Facebook, Inc. (FB) stock was in recovery mode on Wednesday after a rough couple of trading days due to the data scandal involving allegations against Cambridge Analytica. Analysts have been trying to reassure worried investors that Facebook stock is still a wise investment, and it seems like they may have finally succeeded.
Analysts unanimous on Facebook stock: buy on weakness
In a note to investors this week, KeyBanc analyst Andy Hargreaves reiterated his Overweight rating and $245 price target on Facebook stock. He noted that uncertainty around FB has increased due to the negative headlines and the company’s own “poor navigation” of the issues. However, he still recommends buying Facebook stock, at least for now.
He did warn that the data scandal will probably have “real-world ramifications that could include advertiser hesitancy, reduced engagement, increased expenses, formal regulation, operational distraction, and impacts to hiring.” Nonetheless, he sees little risk to the social media firm’s long-term ability to generate cash, so he believes that all the recent “hype and momentum are creating a buying opportunity” for Facebook stock.
Indeed, Ad Week reports that so far, marketers aren’t switching any of their ad budgets away from Facebook due to the data scandal, although they are concerned about what kinds of data Cambridge Analytica may have had access to. According to the media outlet, advertisers struggle to retrieve stats from Facebook’s platforms and “complained about strings of measurement snafus,” but they wonder how much more data the company is giving app developers access to, compared to what it’s allowing advertisers to see.
Perspective on FB
The KeyBanc analyst also placed some solid numbers down to give investors some perspective. He explained that, excluding energy firms, there are 80 companies listed in the U.S. that have a market capitalization higher than $1 billion and that trade at an EV/EBITDA multiple of 19 to 21 times. FB is trading at a multiple of about 19.6 times.

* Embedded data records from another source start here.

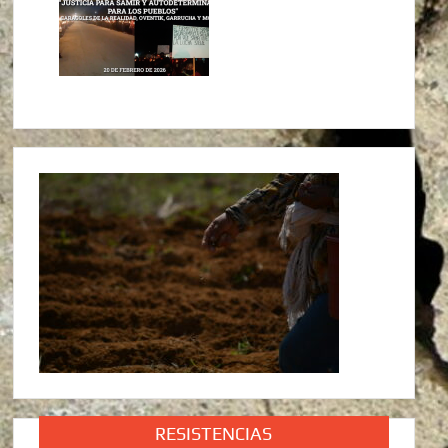
RESISTENCIAS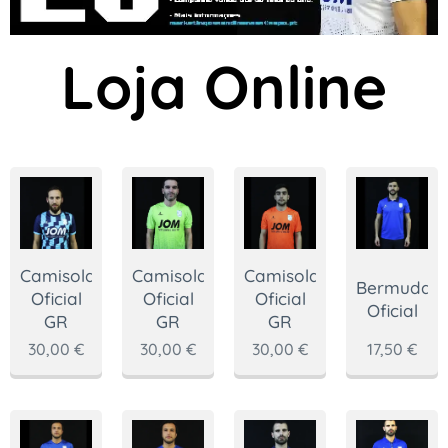
Loja Online
Camisola
Camisola
Camisola
Bermuda
Oficial
Oficial
Oficial
Oficial
GR
GR
GR
30,00
€
30,00
€
30,00
€
17,50
€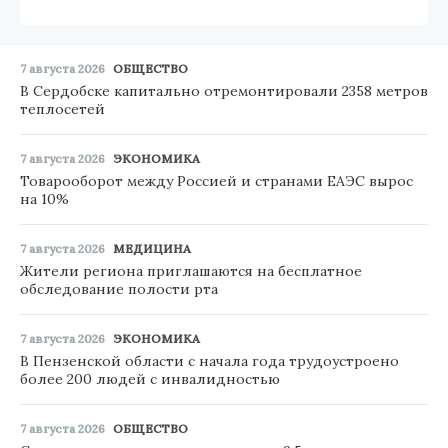
7 августа 2026
ОБЩЕСТВО
В Сердобске капитально отремонтировали 2358 метров
теплосетей
7 августа 2026
ЭКОНОМИКА
Товарооборот между Россией и странами ЕАЭС вырос
на 10%
7 августа 2026
МЕДИЦИНА
Жители региона приглашаются на бесплатное
обследование полости рта
7 августа 2026
ЭКОНОМИКА
В Пензенской области с начала года трудоустроено
более 200 людей с инвалидностью
7 августа 2026
ОБЩЕСТВО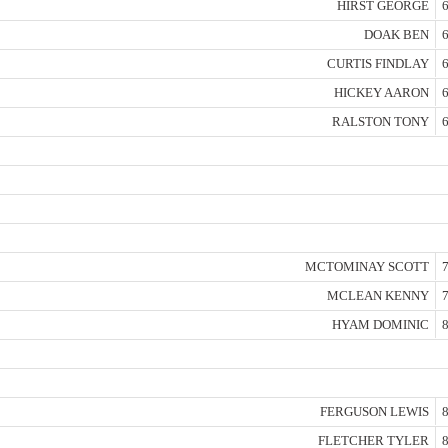
HIRST GEORGE
6
DOAK BEN
6
CURTIS FINDLAY
6
HICKEY AARON
6
RALSTON TONY
6
MCTOMINAY SCOTT
7
MCLEAN KENNY
7
HYAM DOMINIC
8
FERGUSON LEWIS
8
FLETCHER TYLER
8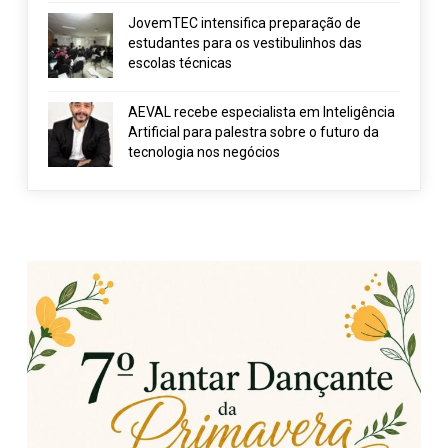
JovemTEC intensifica preparação de
estudantes para os vestibulinhos das
escolas técnicas
AEVAL recebe especialista em Inteligência
Artificial para palestra sobre o futuro da
tecnologia nos negócios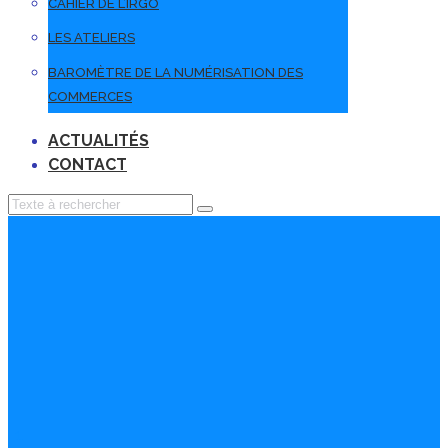
CAHIER DE L’IRGO
LES ATELIERS
BAROMÈTRE DE LA NUMÉRISATION DES
COMMERCES
ACTUALITÉS
CONTACT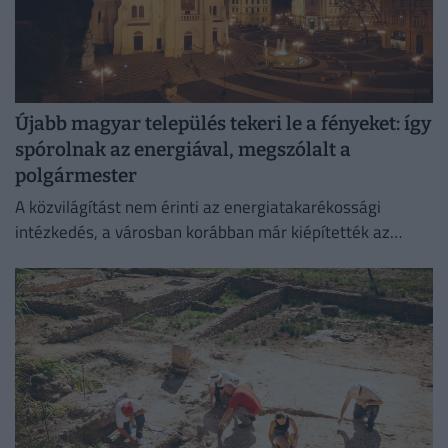
Újabb magyar település tekeri le a fényeket: így
spórolnak az energiával, megszólalt a
polgármester
A közvilágítást nem érinti az energiatakarékossági
intézkedés, a városban korábban már kiépítették az
okosrendszert.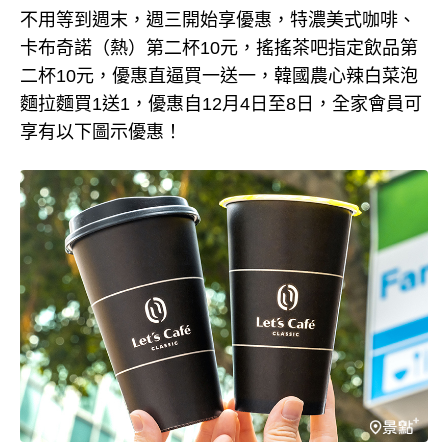
不用等到週末，週三開始享優惠，特濃美式咖啡、
卡布奇諾（熱）第二杯10元，搖搖茶吧指定飲品第
二杯10元，優惠直逼買一送一，韓國農心辣白菜泡
麵拉麵買1送1，優惠自12月4日至8日，全家會員可
享有以下圖示優惠！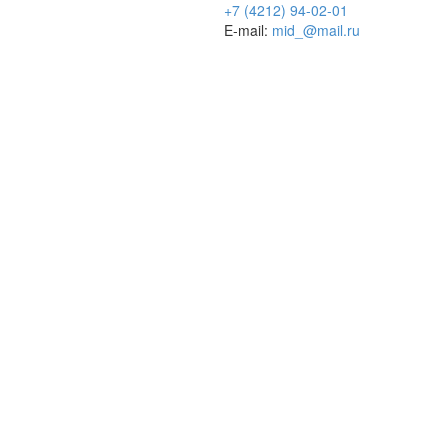
+7 (4212) 94-02-01
E-mail:
mid_@mail.ru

Hargreaves estimates the average annualized EBITDA growth for this group at 18% over the next two years, versus his estimate of 31% for Facebook through next year. Further, he explained that in order to match the average pace of growth among other companies that have similar prices, Facebook would have to lose about 55 million daily users at “2019 U.S. monetization levels,” which he sees as “unlikely.”
Zuckerberg remains silent on the issues
One of the biggest problems for Facebook stock right now is the lack of any comment from CEO Mark Zuckerberg, who has historically been very open regarding other issues that his company have faced. The hashtag #WheresZuck has been trending on Twitter, and CNN Money reported that executives at Facebook have been anonymously expressing frustration with his silence on the matter.
Zuckerberg may be about to break his silence, however, as NBC reports that sources familiar with the matter say that he will say something within the next 24 hours. Until then, the calls for him to say something on the matter will likely continue.
GBH Insights analyst Daniel Ives noted that the silence from Zuckerberg and other top Facebook executives has only added fuel to the fire sparked by Cambridge Analytica. He also warned that if the issue is “left to fester, it could take on a life of its own leading to tougher regulatory oversight/chatter.” On the other hand, he also said that if executives do handle it well whenever they finally respond, the problem will probably end up being a “manageable risk.”
Overhang to remain on Facebook stock for now
Ives expects the data scandal to remain an overhang for Facebook stock until investors can understand what changes will be made to the company’s ad and content model. Meanwhile, he’s keeping a watch over what regulators and politician are saying about the social media firm’s “business model being used for improper means post the Russian meddling situation and Cambridge issue.”
He noted that investors are concerned that this latest data scandal could cause European regulators and the Beltway to reopen the debate over regulations, potentially resulting in major changes to the company’s business model. Ives maintains his Highly Attractive rating and $225 price target on Facebook stock for now.
Jefferies analyst Brent Thill also expressed concern about the scandal’s impact on the regulatory environment in Europe. The EU’s General Data Protection Regulation is scheduled to go into effect on May 25 and requires total transparency from websites and online platforms regarding how they use the data collected from their users. Thill continues to rate FB stock as a Buy with a $230 price target.